希尔排序的增量序列的选择有很多种,关于那些增量序列的选择证明和过程比较复杂,就不纠结了。本文即将给出两个案例,它们都可能比Shell增量序列要好:Hibbard增量序列和Sedgewick增量序列。
Hibbard增量序列
Hibbard增量序列的通项公式为:
Hibbard增量序列的递推公式为:
Hibbard 增量序列的最坏时间复杂度为 O(n^(3/2));平均时间复杂度约为 O(n^(5/4))。
Code
得到的,是比length小的最大初始增量。然后在下面代码中只修改获取初始增量的一步就好了,缩减方式和希尔增量一样的,不做修改。
Sedgewick增量序列
Sedgewick增量序列的通项公式为:
Sedgewick 增量序列的最坏时间复杂度为 O(n^(4/3));平均时间复杂度约为 O(n^(7/6))。

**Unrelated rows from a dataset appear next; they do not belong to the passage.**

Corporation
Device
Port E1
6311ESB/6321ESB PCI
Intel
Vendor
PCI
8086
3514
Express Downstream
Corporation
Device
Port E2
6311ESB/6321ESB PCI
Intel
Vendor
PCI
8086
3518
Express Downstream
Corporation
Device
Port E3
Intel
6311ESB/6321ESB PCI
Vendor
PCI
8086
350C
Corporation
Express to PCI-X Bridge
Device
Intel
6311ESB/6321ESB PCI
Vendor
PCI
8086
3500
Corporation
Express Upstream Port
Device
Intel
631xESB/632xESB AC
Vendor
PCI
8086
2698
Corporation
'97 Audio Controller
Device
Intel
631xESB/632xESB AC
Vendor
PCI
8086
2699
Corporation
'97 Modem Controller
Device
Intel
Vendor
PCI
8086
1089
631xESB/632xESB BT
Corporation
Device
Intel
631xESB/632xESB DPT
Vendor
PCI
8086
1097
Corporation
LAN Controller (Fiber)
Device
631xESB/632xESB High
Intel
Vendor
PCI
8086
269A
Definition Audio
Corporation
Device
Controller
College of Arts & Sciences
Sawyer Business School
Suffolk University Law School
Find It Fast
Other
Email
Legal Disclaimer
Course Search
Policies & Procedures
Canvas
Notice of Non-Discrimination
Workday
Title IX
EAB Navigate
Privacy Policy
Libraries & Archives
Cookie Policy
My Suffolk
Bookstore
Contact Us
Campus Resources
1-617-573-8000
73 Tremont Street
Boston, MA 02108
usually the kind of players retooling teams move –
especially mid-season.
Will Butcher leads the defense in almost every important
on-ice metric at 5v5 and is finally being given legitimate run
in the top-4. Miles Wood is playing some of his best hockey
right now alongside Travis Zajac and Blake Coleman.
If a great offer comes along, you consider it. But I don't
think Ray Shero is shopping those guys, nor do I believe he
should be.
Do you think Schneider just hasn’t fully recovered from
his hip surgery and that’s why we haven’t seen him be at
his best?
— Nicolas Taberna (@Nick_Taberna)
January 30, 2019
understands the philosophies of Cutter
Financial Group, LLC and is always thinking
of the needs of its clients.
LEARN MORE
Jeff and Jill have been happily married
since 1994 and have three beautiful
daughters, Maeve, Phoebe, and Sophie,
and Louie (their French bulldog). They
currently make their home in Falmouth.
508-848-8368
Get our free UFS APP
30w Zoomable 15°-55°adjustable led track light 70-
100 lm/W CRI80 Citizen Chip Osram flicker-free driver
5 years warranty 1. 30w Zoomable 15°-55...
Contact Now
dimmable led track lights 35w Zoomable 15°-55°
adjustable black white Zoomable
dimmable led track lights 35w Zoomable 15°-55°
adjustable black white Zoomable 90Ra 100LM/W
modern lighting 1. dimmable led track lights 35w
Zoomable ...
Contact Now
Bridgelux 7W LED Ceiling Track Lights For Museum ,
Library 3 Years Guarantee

初次看这段公式的时候突然有点看不懂了,仔细看看原来是中间还有个小逗号,意思是这两个增量序列的并查集,拿到比length小的最大值(初始增量)就可以了。
Code
这过程有点复杂,因为存在两段公式的关系,不能直接求得初始增量就可以了,还要考虑到缩小增量的下一个数应该用哪个公式。采用的方式创建动态数组,在while(增量<lenght)条件下不断的加入新的元素作为增量,直到比length大才作罢,还要去除掉最有一个已经比length大的增量。
上面解释一下“<<”的运算符,它是转化成二进制然后左移几位的算法,例如9<<1,9转化成二进制1001,然后左移一位,后面补零得10010,转化为十进制就是18,相当于9*2=18。
再例如7<<2,7转化为二进制111,左移两位成11100,转化为十进制就是32,相当于7*(2^2)=32。
”>>”运算符也是同样的,相当于除以2的几次方。
下面代码获取初始增量的也要修改,增量缩减方式也要相应的修改,然后其它的代码不变。
本文介绍了希尔排序的基本思想、优化以及代码的实现,包括后面两个增量序列的选择。增列序列的选择方式对希尔排序也很重要,直接影响到希尔排序的性能。